A coalition of community groups and labor organized an open community meeting on Thursday (August 31 at 6:00 PM) to insure that the coming $1.2 billion expansion of Nashville International Airport benefits those left out of Nashville’s booming economy.

Stand Up Nashville Coalition members outlined the BNA Vision expansion of its facilities and services. They also argued that best practices from similar projects around the country could be used to include marginalized communities in development.

“The business-as-usual approach to workforce development is still leaving people behind when we spend millions on Nashville’s growth,” said Anne Barnett, Co-Chair of Stand Up Nashville, “We have a broken pipeline from places like North Nashville to high-quality careers, but it’s nothing that strong apprenticeships and high standards won’t fix.”

Stand Up Nashville has engaged the Nashville Airport Authority with a set of proposals to increase community access to the opportunities in construction and service jobs. The policies include the prioritizing of high-road construction contractors with strong safety records and apprenticeships, over lowest bid contractors that use temporary labor services. The Coalition also presented a Cleaning Workers’ Bill of Rights that guarantees a living wage, sick leave, and worker protections to the many custodial workers and other permanent positions under contract at the airport.
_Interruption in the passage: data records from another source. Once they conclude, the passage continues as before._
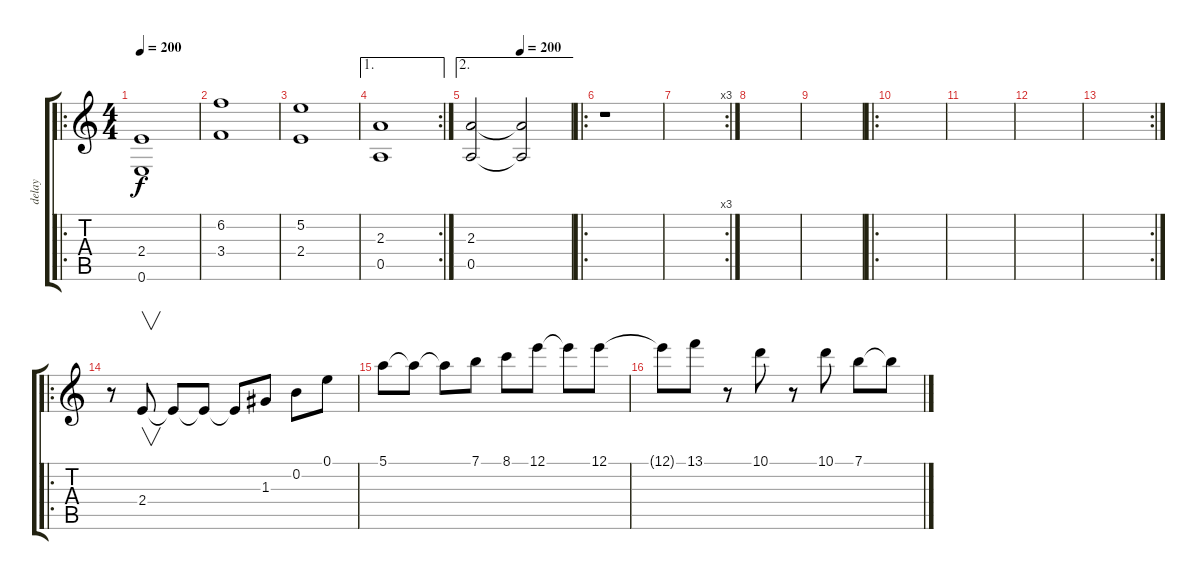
\track ("delay" "delay") {instrument overdrivenguitar}
\staff {score tabs}
\tuning (E4 B3 G3 D3 A2 E2) {hide}
\ro
\ts (4 4)
\tempo 200
\tempo 140
\tempo 200
\clef g2
\ks c
(2.4 0.6).1{dy f instrument fx6goblins} |
(6.2 3.4).1 |
(5.2 2.4).1 |
\ae 1
\rc 2
(2.3 0.5).1 |
\ae 2
\tempo (200 0.5)
(2.3 0.5).2 (2.3{t} 0.5{t}).2 |
\ro
r.1{instrument overdrivenguitar} |
\rc 3
|
|
|
\ro
|
|
|
\rc 2
|
\ro
r.8 2.4.8{v} 2.4{t}.8 2.4{t}.8 2.4{t}.8 1.3.8 0.2.8 0.1.8 |
5.1.8 5.1{t}.8 5.1{t}.8 7.1.8 8.1.8 12.1.8 12.1{t}.8 12.1.8 |
12.1{t}.8 13.1.8 r.8 10.1.8 r.8 10.1.8 7.1.8 7.1{t}.8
Of particular importance to the crowd of 200 at Mount Zion was the proposal for a Targeted Hire Policy that reach into Nashville’s designated Promise Zones where the average unemployment is 14% and poverty is 34%. “When people in North Nashville, Napier, and Edgehill see cranes over their neighborhood and read about billion dollar projects they wonder when their struggles will change,” said Odessa Kelly, Stand Up Nashville Co-chair. “They see the same temp jobs, the same low pay, while the cost of living and working in Nashville keeps going up. We know things can change if we stand up for our community.”

Stand Up Nashville called on attendees to get involved, go to Metro Council Meetings, and contact the boards and commissions that make decisions about how public resources are spent. The Coalition previewed other projects that could have the same kind of community inclusion the crowd longed for.